EXCERPT:

+ + + +

Ascent Industries Corp. has agreed to hold a special shareholder meeting in June to contemplate replacing the company’s board of directors. However, in a warning shot at the dissident shareholders who demanded the meeting, Ascent’s management said it will release potentially damaging information about the company’s past administration, should the meeting actually take place.

Wednesday’s announcement is the latest move in a messy proxy fight, which has pitted the company’s former management and early investors against new management, which took over after Health Canada last fall suspended the licenses for Agrima Botanicals Corp., a subsidiary of Ascent, which is based in Maple Ridge, B.C.

Even with Health Canada threatening to permanently revoke Ascent’s licenses, the two shareholder groups continue to fight over the company; at stake are several valuable properties in B.C., a handful of operations in the U.S. and a portfolio of intellectual property and brands that were once popular in the black market.

On Wednesday, Ascent’s current management agreed to a call from the activist group for a special meeting, to be held on June 6, that will discuss replacing the board. It warned, however, that it will release a Management Information Circular ahead of the meeting “which will contain a full history of the actions undertaken by both current and former members of management, as well as the Malcolm Group, that have resulted in the Company’s current financial and operational difficulties.”

+ + + +

ACTIVITY LIST:
a: Rewrite the Ascent Industries article from the words "Ascent Industries Corp." through "actually take place.", changing "dissident shareholders" to "activist shareholders".
b: Extend the Ascent Industries article beyond its final sentence.
The entries after the Ascent Industries article are not required.

Document images with their source code

+ + + +

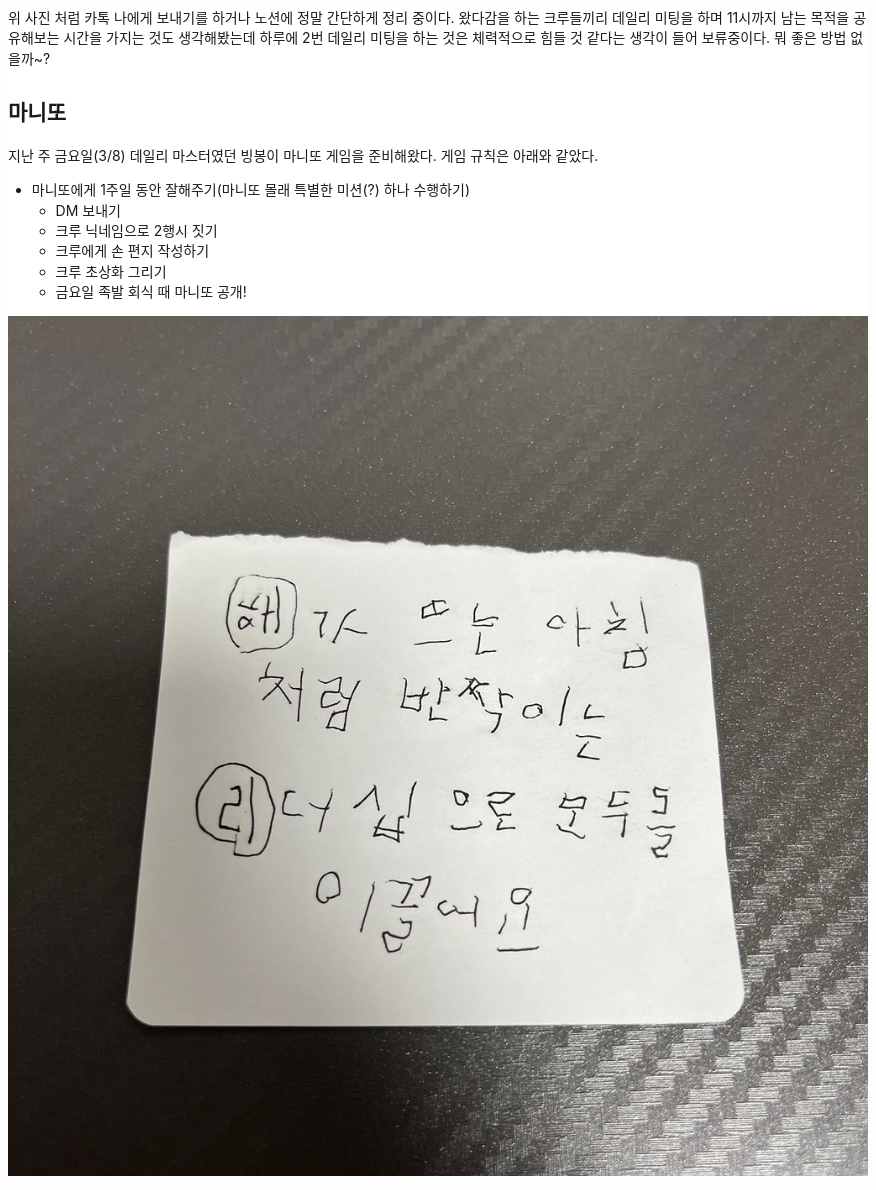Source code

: 위 사진 처럼 카톡 나에게 보내기를 하거나 노션에 정말 간단하게 정리 중이다. 왔다감을 하는 크루들끼리 데일리 미팅을 하며 11시까지 남는 목적을 공유해보는 시간을 가지는 것도 생각해봤는데 하루에 2번 데일리 미팅을 하는 것은 체력적으로 힘들 것 같다는 생각이 들어 보류중이다. 뭐 좋은 방법 없을까~?

## 마니또

지난 주 금요일(3/8) 데일리 마스터였던 빙봉이 마니또 게임을 준비해왔다. 게임 규칙은 아래와 같았다.

- 마니또에게 1주일 동안 잘해주기(마니또 몰래 특별한 미션(?) 하나 수행하기)
  - DM 보내기
  - 크루 닉네임으로 2행시 짓기
  - 크루에게 손 편지 작성하기
  - 크루 초상화 그리기
  - 금요일 족발 회식 때 마니또 공개!

![](./assets/week-5-4.jpeg)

+ + + +

ANSWERS TO THIS EXERCISE:
a:
Ascent Industries Corp. has agreed to hold a special shareholder meeting in June to contemplate replacing the company’s board of directors. However, in a warning shot at the activist shareholders who demanded the meeting, Ascent’s management said it will release potentially damaging information about the company’s past administration, should the meeting actually take place.

b:
“We anticipate that the shareholder dissident group won’t want that information out in public, so that meeting may not even happen,” said Jon Bey, Ascent’s vice president of investor relations.

The dissident group is made up of a handful of significant investors, including Terry Booth, CEO of Aurora Cannabis Inc. Ascent’s founders and former mangers, Philip Campbell, Reid Parr and James Poelzer, had been part of the group, but sold their Ascent shares last week to another activist.

In early February, the group signed over control of their stock to a shareholder named Drew Malcolm, who became the trustee of shares amounting to 44.7 per cent of the firm. In a press release on Feb. 8, the “Malcolm Group” called for the board to be replaced, warning that “that the incumbent Board has undertaken, or is imminently contemplating, unauthorised and potentially value destructive decisions that may put the very existence of the Corporation at risk.”

Ascent’s board and management, led by interim CEO Blair Jordan, former head of investment banking at Echelon Wealth Partners, is contemplating selling the company, or selling off individual assets. In December, Ascent hired Clarus Securities to advise on potential transactions.

“The company gets offers all the time from various groups wanting to buy assets and do deals, and so those are all on the table and the company is constantly looking at those,” Mr. Bey said.

Ascent has been in trouble with Health Canada since late summer, when, according to the company, its Agrima facility failed to “meet all of its record keeping and other compliance requirements” during a Health Canada inspection. The department suspended Agrima’s license in September, and announced in November that it intends to revoke the license. It gave Ascent until Feb. 20 to provide a final response. Health Canada has never elaborated on what led to the license suspension.

Two weeks ago, Ascent’s subsidiary in Las Vegas likewise received a notice of the “potential suspension, revocation or non‐renewal” of its license. According to the company, the local government alleged the company was “operating outside the scope of the License,” failing to keep proper books and conducting an illegal promotional event. The local government also cited Ascent’s the ongoing license problems in Canada, the company said. A license suspension hearing is scheduled for March 28.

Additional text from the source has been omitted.